本文改造了匈牙利学者H. Andéka, J. X. Madarász, I. Nemeti等人构建的狭义相对论一阶公理系统Specrel，在语言中加入惯性观者iob作为常量，以此构建了明确的坐标系，在此基础上得到的Specrel_iob公理系统无论在公理上还是在性质上都比更加清晰。
在Specrel_iob公理系统中，我们将惯性观者、光子、测地线等物理概念用可定义集的方式表示出来，减少了语言中使用的谓词个数；同时，我们研究了观者iob的坐标系与其他惯性观者坐标系之间的关系，并得出了四维时空中洛伦兹变换的一般形式。
此外，狭义相对性原理作为Einstein提出的狭义相对论的两大原理之一，由于无法用一阶语言表述，因此没有出现在任何一个狭义相对论的一阶公理系统之中。本文在明确地用逻辑语言描述出坐标系建构的基础上，通过模型论中超积、超滤等方法，利用系统中实闭域的初等等价模型给出狭义相对性原理的证明。

The first-order logic axiomatic system Specrel_iob is an improvement system of Specrel which puts forward the first-order logical axioms of special relativity constructed by the Hungarian scholars H. Andéka, J. X. Madarász and I. Nemeti. The language has a new constant iob to represent an inertial observer through which a coordinate system could be constructed. And the axioms and properties of Specrel_iob are clearer than Specrel.
In this paper, the concepts of inertial observers, photons and geodesic lines etc. are put forward by definable sets such that the unnecessary predicates can be deleted. The connection of the coordinate systems between iob and other inertial observers is studied, as well as the general form of coordinate transformation of inertial coordinate systems, that is, the Lorentz transformation of four-dimensional space-time. 

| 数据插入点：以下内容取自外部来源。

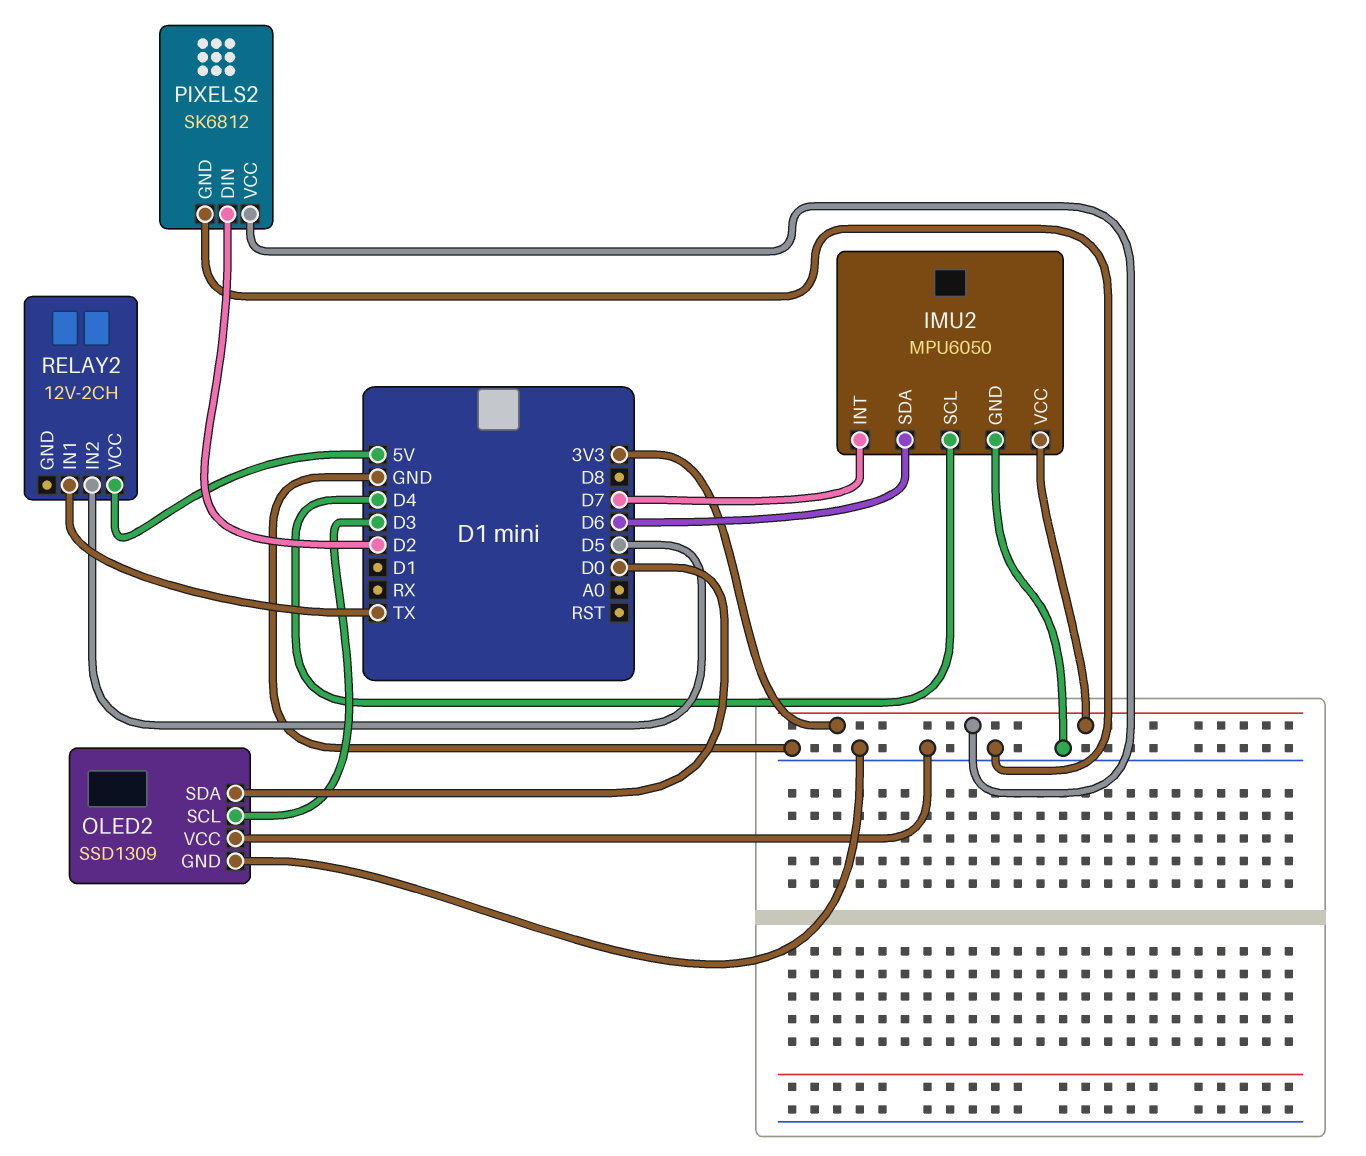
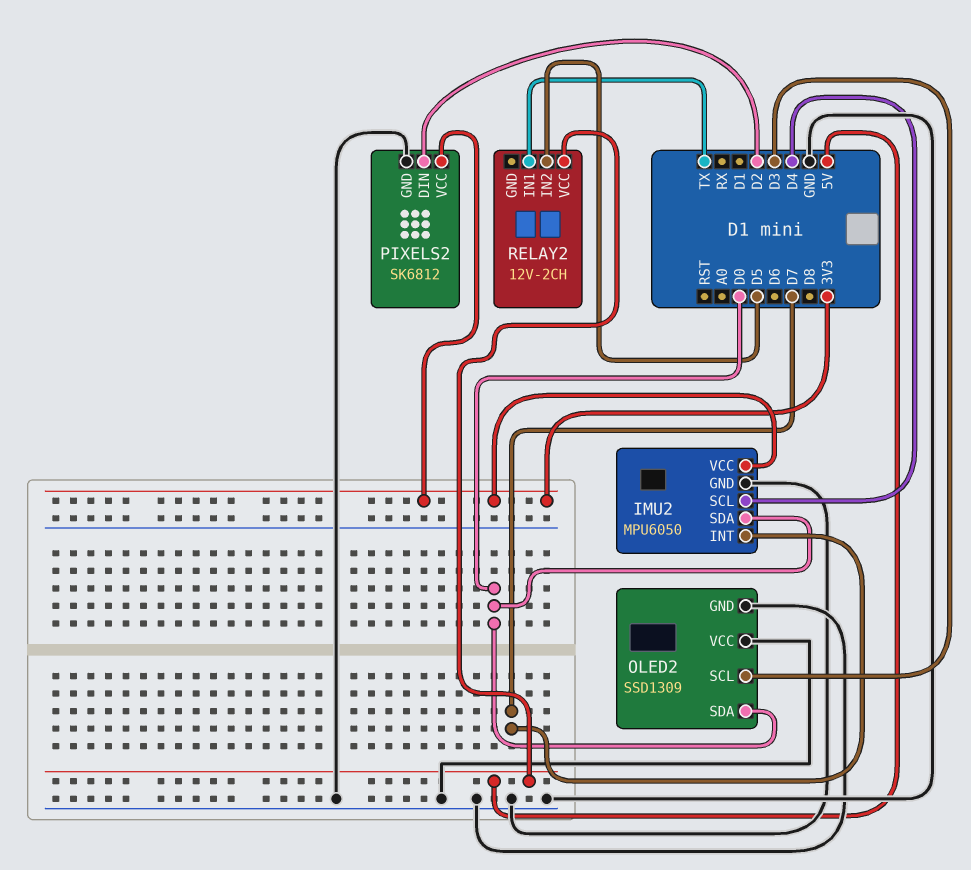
IMU2 pin SDA: D6 -> D0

Moreover, the principle of special relativity is one of the basic principles in Einstein’s theory of Relativity. But it is not in any of logic axiomatic systems because it cannot be expressed by first-order language. On the basis of clearly describing the construction of the coordinate system in logical language, the principle of special relativity is proved through constructing the elementary equivalence model of real closed field with ultraproduct and ultrafilter.